Another theory is the potential role of somatic variants (SV) in GCA, as the number of SVs increases with ageing. SVs are postzygotic, mutations acquired during mitosis or after exposure to endogenous (i.e. products of cellular metabolism, reactive oxygen, and nitrogen species) or exogenous factors (i.e. ultraviolet light or radiation, tobacco, and alcohol), eventually leading to mosaicisms. SVs can render immune system cells resistant to apoptosis or change their functional profile (i.e. leading to aberrant cytokine secretion), causing high-inflammatory, non-proliferative (i.e. non-neoplastic) immune disorders [36].

The link between GCA and atherosclerosis remains ambiguous. Atherosclerosis has overlapping pathophysiology with GCA as cytolytic, proteolytic and reactive oxygen species are deposited in arterial adventitia, causing chronic low-grade inflammation, angiogenesis and fibrosis, subsequently leading to arterial remodelling [37]. The remodelling process is also characterised by T-cell, macrophage and mast cell migration into the adventitia, causing collagen breakdown by Matrix metalloproteinase 9, compromising the previously immunoprivileged arterial wall [38]. Vascular remodelling may occur early in atherosclerotic disease, indeed a study on porcine coronary arteries in the context of a high cholesterol diet found adventitial vasa vasorum remodelling through neovascularization occurred prior to atheromatous plaque formation [39]. Due to the shared pathological processes, one might predict that the presence of GCA or atherosclerosis could precipitate or accelerate the development of the other, however others found that GCA incidence inversely correlates with cardiovascular risk factors (obesity, smoking, hyperglycaemia, hypercholesterolaemia), and co-existent findings of GCA and atherosclerosis are rare on temporal artery biopsies [28, 40, 41]. The underlying protective mechanism of atherosclerosis and GCA currently remains unclear, however hyperglycaemia has been speculated to impair T-cell function, suppressing the inflammatory response in GCA [28].

[WHAT YOU WILL DO]
Answer these questions about the GCA passage above, one line each.
(a) What happens to the number of somatic variants as people age?
(b) Which enzyme breaks down collagen when immune cells migrate into the adventitia?
(c) In the study on porcine coronary arteries, what occurred before atheromatous plaque formation?

[DATA EXTRACTS]

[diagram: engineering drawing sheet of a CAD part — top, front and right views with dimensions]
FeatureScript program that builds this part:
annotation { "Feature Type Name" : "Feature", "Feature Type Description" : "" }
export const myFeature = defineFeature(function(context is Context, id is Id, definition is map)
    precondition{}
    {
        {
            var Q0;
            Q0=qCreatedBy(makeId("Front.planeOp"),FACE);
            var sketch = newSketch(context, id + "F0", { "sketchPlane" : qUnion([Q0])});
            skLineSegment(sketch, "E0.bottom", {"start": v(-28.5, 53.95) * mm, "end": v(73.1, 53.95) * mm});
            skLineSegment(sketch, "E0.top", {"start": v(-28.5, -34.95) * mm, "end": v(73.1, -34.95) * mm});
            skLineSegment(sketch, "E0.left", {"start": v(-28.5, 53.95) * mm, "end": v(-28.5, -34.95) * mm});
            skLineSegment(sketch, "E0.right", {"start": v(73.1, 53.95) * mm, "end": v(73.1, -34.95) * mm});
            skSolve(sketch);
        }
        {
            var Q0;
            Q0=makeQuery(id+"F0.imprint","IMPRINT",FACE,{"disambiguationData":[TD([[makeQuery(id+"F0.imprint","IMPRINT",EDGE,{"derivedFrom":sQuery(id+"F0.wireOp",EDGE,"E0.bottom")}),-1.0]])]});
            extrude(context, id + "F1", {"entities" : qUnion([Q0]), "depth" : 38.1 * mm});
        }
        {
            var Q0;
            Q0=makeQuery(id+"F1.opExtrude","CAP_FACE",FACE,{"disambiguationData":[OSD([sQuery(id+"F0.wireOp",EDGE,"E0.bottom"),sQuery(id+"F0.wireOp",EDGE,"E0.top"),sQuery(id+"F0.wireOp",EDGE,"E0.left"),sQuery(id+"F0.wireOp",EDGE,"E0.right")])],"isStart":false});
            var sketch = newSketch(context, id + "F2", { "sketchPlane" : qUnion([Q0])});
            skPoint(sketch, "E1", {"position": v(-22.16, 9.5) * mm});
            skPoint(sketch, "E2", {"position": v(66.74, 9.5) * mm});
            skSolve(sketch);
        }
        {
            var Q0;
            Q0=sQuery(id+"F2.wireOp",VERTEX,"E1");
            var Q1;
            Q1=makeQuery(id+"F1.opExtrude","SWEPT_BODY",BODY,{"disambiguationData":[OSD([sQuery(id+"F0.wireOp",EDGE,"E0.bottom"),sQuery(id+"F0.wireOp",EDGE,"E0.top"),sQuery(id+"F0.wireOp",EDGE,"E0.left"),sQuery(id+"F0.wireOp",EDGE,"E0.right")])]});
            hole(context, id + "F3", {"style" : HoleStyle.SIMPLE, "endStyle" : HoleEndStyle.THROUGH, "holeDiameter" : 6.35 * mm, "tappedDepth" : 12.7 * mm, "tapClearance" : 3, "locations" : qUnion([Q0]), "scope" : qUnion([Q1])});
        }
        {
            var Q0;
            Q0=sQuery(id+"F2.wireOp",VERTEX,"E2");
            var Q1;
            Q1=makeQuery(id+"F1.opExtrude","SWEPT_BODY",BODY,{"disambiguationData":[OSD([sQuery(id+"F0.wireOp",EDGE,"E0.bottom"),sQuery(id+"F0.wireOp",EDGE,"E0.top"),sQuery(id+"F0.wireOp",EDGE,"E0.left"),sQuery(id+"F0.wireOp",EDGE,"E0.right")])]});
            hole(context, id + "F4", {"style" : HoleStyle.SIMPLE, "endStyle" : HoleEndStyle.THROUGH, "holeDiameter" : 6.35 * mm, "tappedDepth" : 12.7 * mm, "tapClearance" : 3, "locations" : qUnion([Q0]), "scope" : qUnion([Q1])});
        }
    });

[RESPONSE TO THIS EXERCISE]
(a) It increases.
(b) Matrix metalloproteinase 9.
(c) Remodeling of the adventitial vasa vasorum through neovascularization.